What matters is I went all the way to Africa to finally get the message about how hard I’ve been pushing myself. How long I have been maxed out. How many ways I have shortchanged myself, put myself on the backburner because busy, because tired, because there was something else to do, some other way to be distracted.

And so, my body made the decision for me.

Not even two weeks before, I’d been back on my own continent, in a city still not my own catching up with SBG the rapid-fire way you do when you don’t get to spend as much time as you want with one of your most favorite people in the world.

“I realize that I can’t- like I am actually starting to be physically incapable- of working at or over capacity for sustained periods of time-“
“I mean, I been tryna tell you that you are not just a pretty robot.”
“I know, but it seems like such a necessity at times-“
“Does it though?”

But I thought I could push it for 3 more weeks. I thought I could come off a 10-day trip, spend 6 days prepping for another 3-week trip, and once I came home, I could rest. I’d sleep in and eat well and do yoga or whatever the fuck. I just needed 3 weeks.

Instead my body quit on me. 

I didn’t even think about my own culpability until I was sprawled on a metal bed, trying not to cry, trying to care about being in such a compromising position with strangers and in too much pain to care.

The appointment. The fucking doctor’s appointment I’d pushed. Then pushed again. Then canceled altogether. Because, busy.

You woulda caught this. You did this to you. You ruined your trip.

I try not to think about it, so naturally, it’s all I think about. 

I have to go home. Alone. Like I shoulder so many things. So I have hours and hours to think about not thinking about it. About the way living full throttle has burst my life wide open while also rubbing me raw at the seams. About how going has left me gone. 

The sherbet sunrise slices through the dark sky that drapes over the Brussels airport. I think about how grateful I am to be here, how many things about my life dictated that I never should have been here.

You wouldn’t have experienced this if you hadn’t done what you’ve done. 
Yeah, but now you aren’t really getting this full experience because you fucking ruined it. 

And here is where I am. In Belgium, yes, but in purgatory too. The pride of looking at the Parthenon of this life I’ve built. The guilt about what it cost me to erect. 

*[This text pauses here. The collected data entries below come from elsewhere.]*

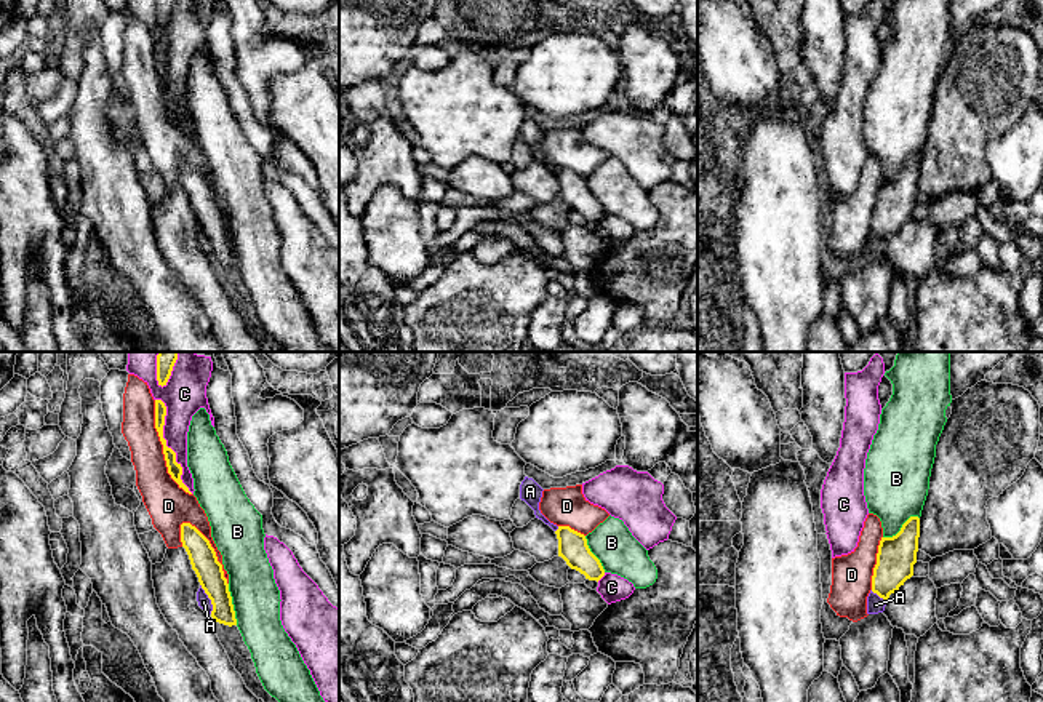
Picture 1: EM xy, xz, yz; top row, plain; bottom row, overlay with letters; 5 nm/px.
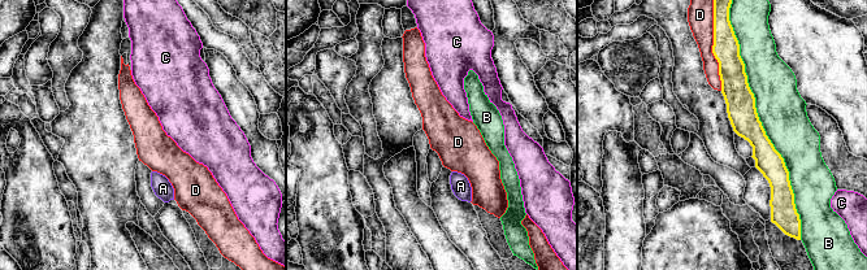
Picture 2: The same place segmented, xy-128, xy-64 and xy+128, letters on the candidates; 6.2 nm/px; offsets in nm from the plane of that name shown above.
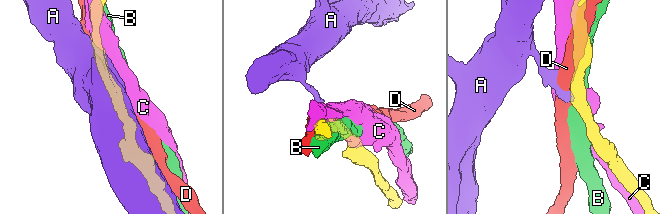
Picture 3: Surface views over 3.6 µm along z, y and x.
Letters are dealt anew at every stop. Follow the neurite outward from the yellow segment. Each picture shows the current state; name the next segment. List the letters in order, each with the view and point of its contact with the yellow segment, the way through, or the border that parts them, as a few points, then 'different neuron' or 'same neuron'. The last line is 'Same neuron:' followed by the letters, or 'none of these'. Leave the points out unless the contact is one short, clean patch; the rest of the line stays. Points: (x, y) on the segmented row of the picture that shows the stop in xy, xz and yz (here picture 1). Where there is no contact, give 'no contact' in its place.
A: meets yellow in xy at (208, 597); border along xy (200, 584), (210, 600), (211, 613); different neuron
B: meets yellow in xy at (232, 605); different neuron
C: meets yellow in xy at (165, 445); different neuron
D: meets yellow in xy at (163, 448); different neuron
Same neuron: none of these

If I were telling the whole truth, I’d say that stopping, braking, breaking, feels like losing. That instead of some lesson, it feels like a failure, an indictment of some weakness I am just not good enough to overcome. That just as I have lost things to the build, if I hadn’t done all the things I’ve done, I’d have drowned in an ocean of what could have beens. If I were honest, I’d say I knew the reckoning was coming months ago, maybe a year ago. But like everything, it had to be rescheduled. 

I know I need quiet. I know I need rest and nourishment and touch and laughter and softness. I know I need slow and care.

But it also feels like giving up. 
And I don’t always know where to go to get it.
And I know I should be able to build it for myself rather than rely on someone else to bring it to me.
But that just feels like another thing to do.

So, I move. I juggle and manage and put out fires and work a little harder, a little longer, a little better than I thought I could. I watch all the pieces click into place even as it feels like I am falling apart. I’ve worked so hard that rest feels like a loss of momentum, even as I’m floundering.

I went all the way to Africa for my body to quit on me.
Mostly because I’d already quit on me too.